··· ENTRIES SUPPLIED ···
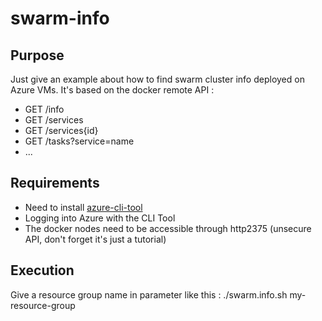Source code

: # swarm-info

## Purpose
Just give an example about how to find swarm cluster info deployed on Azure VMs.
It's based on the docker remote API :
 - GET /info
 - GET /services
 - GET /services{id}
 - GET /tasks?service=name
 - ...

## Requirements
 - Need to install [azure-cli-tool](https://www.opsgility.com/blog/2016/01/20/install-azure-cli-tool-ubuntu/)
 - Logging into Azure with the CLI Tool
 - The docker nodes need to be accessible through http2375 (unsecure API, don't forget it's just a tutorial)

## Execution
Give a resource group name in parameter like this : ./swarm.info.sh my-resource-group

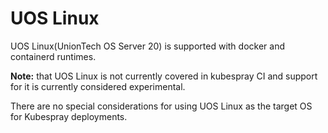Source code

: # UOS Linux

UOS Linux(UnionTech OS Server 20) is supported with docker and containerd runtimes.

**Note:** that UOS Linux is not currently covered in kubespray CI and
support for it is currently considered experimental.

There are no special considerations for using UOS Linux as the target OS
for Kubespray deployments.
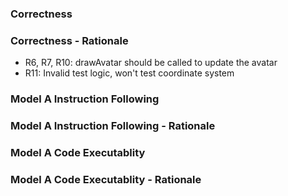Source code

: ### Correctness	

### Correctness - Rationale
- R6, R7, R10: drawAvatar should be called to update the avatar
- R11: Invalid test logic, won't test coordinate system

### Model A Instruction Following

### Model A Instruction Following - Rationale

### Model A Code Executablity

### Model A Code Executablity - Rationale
···
··· ENTRIES SUPPLIED ···
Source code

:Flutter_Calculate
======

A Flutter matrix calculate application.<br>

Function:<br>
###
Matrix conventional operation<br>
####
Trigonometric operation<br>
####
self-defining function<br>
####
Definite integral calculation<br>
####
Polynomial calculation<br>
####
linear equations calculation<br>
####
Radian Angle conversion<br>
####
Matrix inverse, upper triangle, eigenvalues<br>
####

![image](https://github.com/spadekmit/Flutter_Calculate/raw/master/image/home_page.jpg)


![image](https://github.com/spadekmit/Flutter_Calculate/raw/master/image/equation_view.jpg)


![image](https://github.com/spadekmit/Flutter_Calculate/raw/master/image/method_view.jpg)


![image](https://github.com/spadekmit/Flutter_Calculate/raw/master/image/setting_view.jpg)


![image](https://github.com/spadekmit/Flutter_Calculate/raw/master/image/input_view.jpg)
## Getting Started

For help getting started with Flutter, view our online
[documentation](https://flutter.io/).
···
··· ENTRIES SUPPLIED ···
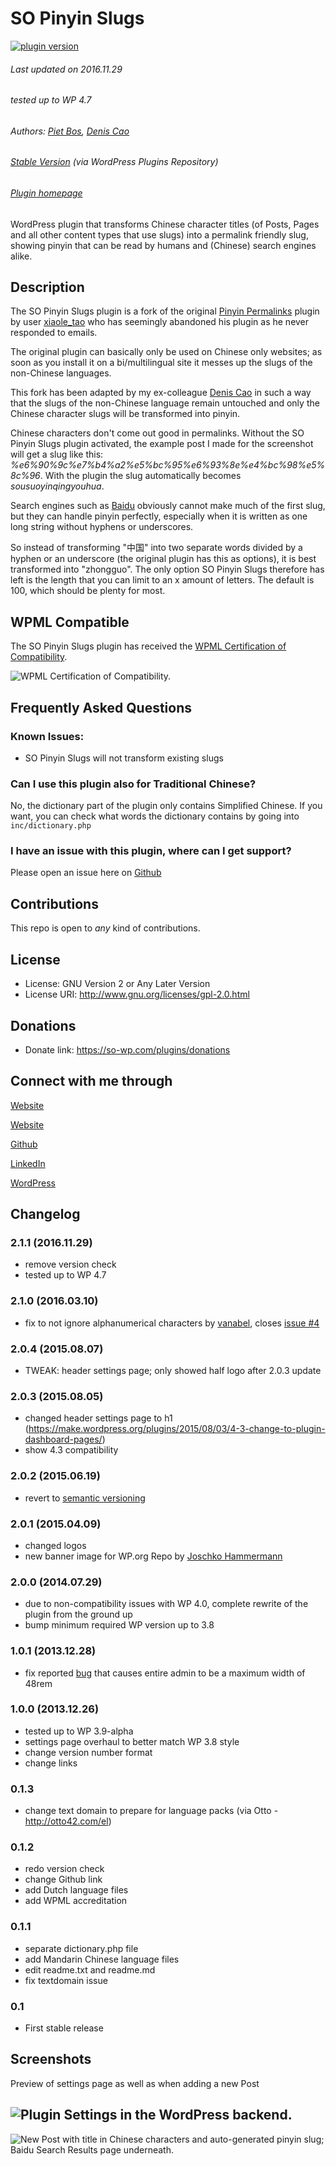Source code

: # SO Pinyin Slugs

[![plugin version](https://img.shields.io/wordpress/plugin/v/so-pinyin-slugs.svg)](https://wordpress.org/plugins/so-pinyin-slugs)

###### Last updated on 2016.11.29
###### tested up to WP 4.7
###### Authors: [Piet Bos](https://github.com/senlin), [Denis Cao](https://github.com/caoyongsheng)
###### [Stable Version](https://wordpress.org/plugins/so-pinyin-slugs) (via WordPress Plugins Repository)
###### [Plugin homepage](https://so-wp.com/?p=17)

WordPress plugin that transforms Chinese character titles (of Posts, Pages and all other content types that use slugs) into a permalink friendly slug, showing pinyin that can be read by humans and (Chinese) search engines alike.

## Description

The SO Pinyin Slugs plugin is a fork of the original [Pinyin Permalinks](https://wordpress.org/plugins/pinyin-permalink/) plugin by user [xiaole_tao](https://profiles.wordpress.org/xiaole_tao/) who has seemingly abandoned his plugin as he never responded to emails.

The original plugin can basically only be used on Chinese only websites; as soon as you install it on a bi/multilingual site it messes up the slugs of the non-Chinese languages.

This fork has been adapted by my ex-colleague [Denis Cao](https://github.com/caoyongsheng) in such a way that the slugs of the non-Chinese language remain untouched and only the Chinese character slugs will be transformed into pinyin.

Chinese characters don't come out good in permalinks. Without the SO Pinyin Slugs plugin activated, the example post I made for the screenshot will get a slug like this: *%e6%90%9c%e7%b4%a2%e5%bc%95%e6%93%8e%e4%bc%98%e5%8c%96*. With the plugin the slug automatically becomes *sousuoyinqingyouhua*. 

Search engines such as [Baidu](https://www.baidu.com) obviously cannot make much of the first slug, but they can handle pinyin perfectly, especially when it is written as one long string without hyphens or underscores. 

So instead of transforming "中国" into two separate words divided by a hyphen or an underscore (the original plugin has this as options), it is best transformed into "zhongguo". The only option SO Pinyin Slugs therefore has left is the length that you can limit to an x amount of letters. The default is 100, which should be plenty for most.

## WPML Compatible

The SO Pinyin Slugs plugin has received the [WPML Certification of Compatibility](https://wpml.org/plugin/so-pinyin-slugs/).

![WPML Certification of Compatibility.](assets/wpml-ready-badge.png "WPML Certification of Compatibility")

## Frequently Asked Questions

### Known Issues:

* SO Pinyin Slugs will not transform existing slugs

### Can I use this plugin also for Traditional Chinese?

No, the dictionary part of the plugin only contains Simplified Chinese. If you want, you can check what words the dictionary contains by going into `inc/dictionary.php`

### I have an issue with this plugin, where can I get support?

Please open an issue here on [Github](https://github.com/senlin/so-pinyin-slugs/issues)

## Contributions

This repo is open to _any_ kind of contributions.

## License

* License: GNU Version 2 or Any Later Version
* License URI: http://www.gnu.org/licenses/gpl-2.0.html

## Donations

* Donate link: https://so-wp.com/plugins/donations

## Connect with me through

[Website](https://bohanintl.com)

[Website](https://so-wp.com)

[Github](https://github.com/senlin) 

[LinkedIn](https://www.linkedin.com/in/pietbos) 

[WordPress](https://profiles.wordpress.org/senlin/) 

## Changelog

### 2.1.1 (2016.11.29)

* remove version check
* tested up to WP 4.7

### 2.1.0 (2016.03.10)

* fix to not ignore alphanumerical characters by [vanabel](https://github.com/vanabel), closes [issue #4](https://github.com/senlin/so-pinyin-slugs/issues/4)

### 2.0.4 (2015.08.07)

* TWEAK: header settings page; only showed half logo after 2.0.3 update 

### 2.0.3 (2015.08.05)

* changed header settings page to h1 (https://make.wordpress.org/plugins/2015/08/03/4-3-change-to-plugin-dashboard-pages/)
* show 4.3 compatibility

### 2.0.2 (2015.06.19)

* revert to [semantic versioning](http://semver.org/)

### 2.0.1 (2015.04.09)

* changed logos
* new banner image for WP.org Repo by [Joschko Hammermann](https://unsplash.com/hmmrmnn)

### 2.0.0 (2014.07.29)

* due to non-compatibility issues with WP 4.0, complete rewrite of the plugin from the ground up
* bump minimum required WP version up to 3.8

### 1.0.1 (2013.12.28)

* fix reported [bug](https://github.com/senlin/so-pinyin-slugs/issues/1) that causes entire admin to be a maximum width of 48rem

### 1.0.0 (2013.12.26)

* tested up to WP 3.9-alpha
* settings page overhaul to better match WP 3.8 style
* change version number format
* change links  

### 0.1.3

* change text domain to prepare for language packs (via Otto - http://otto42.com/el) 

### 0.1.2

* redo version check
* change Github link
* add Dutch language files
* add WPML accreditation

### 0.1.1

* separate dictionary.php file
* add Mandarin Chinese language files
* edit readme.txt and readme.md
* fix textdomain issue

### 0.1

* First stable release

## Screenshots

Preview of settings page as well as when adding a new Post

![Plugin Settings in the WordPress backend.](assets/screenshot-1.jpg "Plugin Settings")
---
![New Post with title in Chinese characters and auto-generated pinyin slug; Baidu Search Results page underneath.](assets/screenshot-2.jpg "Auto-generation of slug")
···
Update the lines of the listing starting with the line containing "### Model A Instruction Following - Rationale" and going on through the line containing "### Model A Code Executablity - Rationale", putting "Model B" wherever "Model A" appears and keeping everything else the same. Give only those lines.

RESPONSE AREA:
### Model B Instruction Following - Rationale

### Model B Code Executablity

### Model B Code Executablity - Rationale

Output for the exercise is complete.